Its president, Russell M. Nelson, died on Sept. 27. The next day, a gunman in Michigan crashed a pickup truck into a Latter-day Saints church and opened fire. The attack killed four congregants, and a blaze later consumed the church building. People who knew the gunman, who was shot and killed by the police, said he had held an angry grudge against the Church of Jesus Christ of Latter-day Saints since the painful end to a relationship with a woman in Utah.
Just weeks earlier, the conservative activist Charlie Kirk was assassinated on a college campus less than an hour from Salt Lake City, putting the church’s home region at the epicenter of the national story of cultural polarization and political violence.

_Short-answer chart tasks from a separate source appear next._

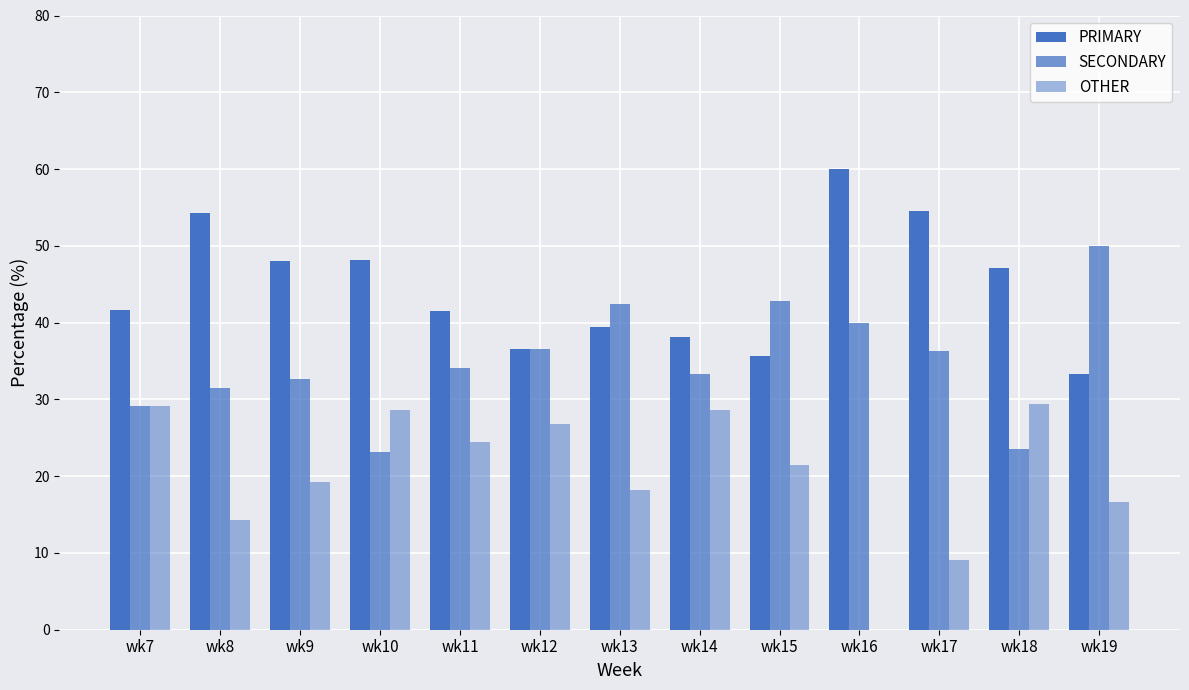

Are the bars horizontal?

No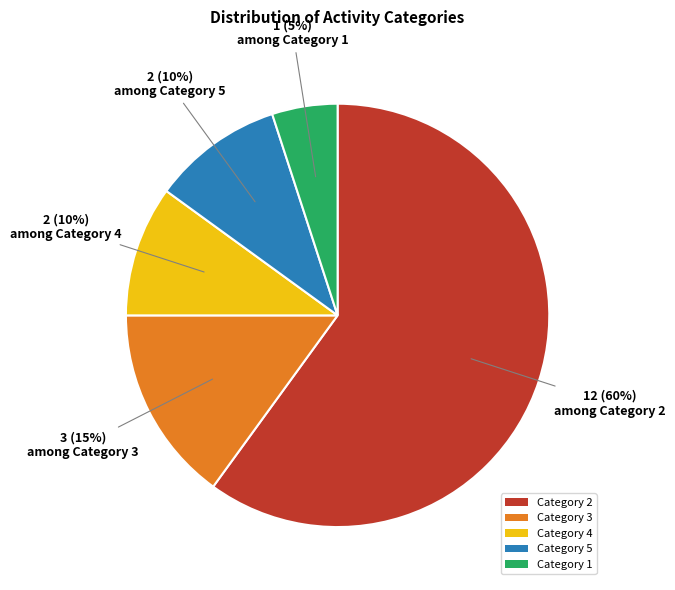

Is the sum of Category 4 and Category 3 greater than half?

No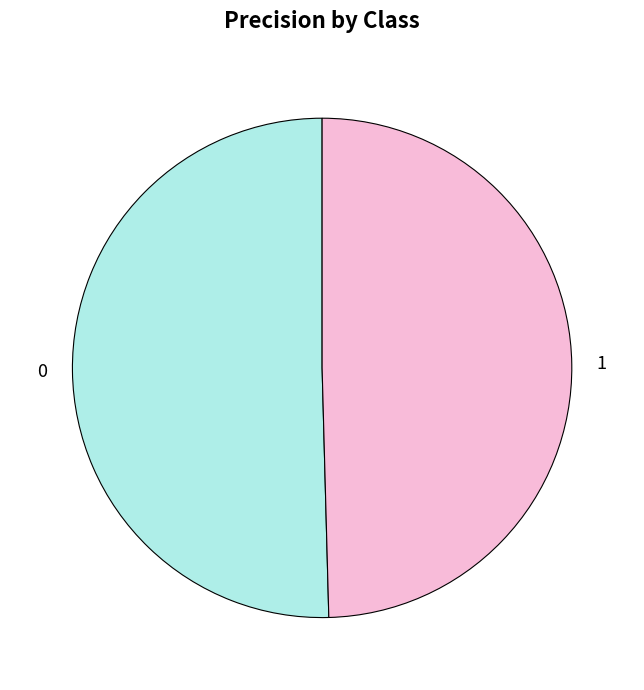

The 1 slice represents 63% of the pie. True or false?

False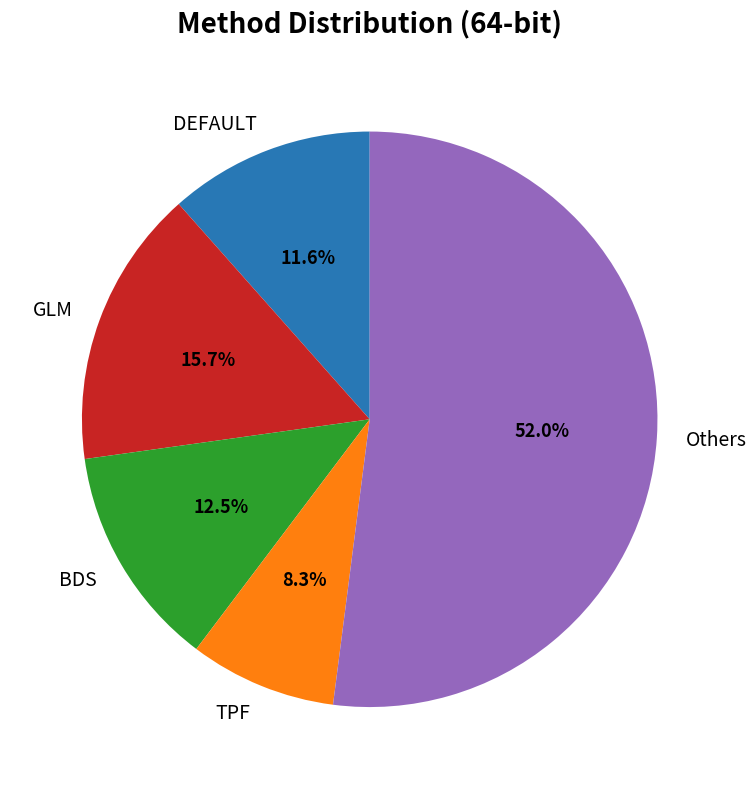

Which slice is the smallest?

TPF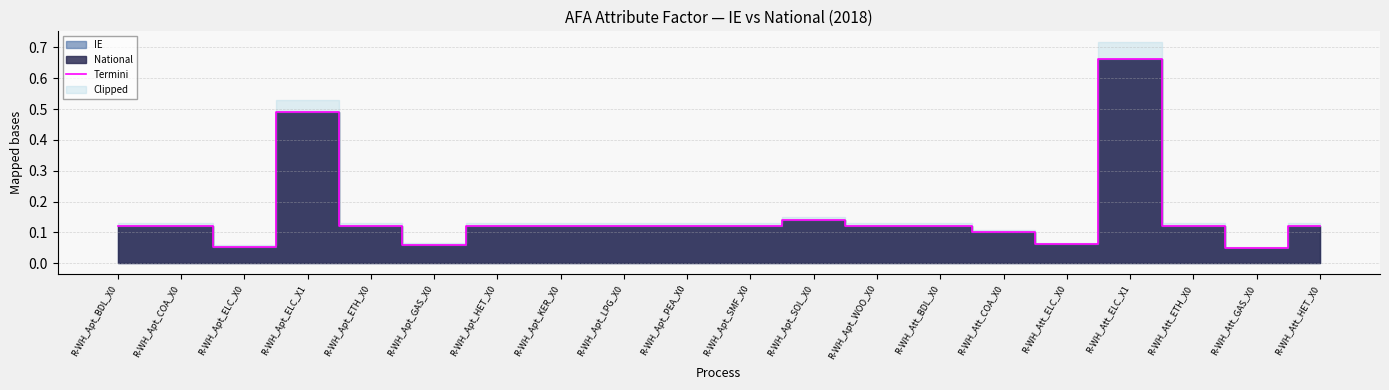

Which category has the highest value across all series?

R-WH_Att_ELC_X1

Multiple speakers, who are drawn from the highest levels of leadership in the church, welled up with tears as they spoke onstage and in interviews this weekend.
Elder Gary E. Stevenson was one of several speakers to refer directly to the attack in Grand Blanc, Mich., from the stage. “Our hearts are mourning loss,” Mr. Stevenson, who belongs to the second-highest leadership body in the church, told attendees on Saturday morning in a talk urging the necessity of peacemaking even in an atmosphere of violence.
The church has endured the period of mourning without an official leader. At the conference, Dallin H. Oaks, the church’s presumed next president, signaled a familiar priority for the church’s future, telling members in the final address on Sunday that they should resist national trends of declining marriage and birth rates.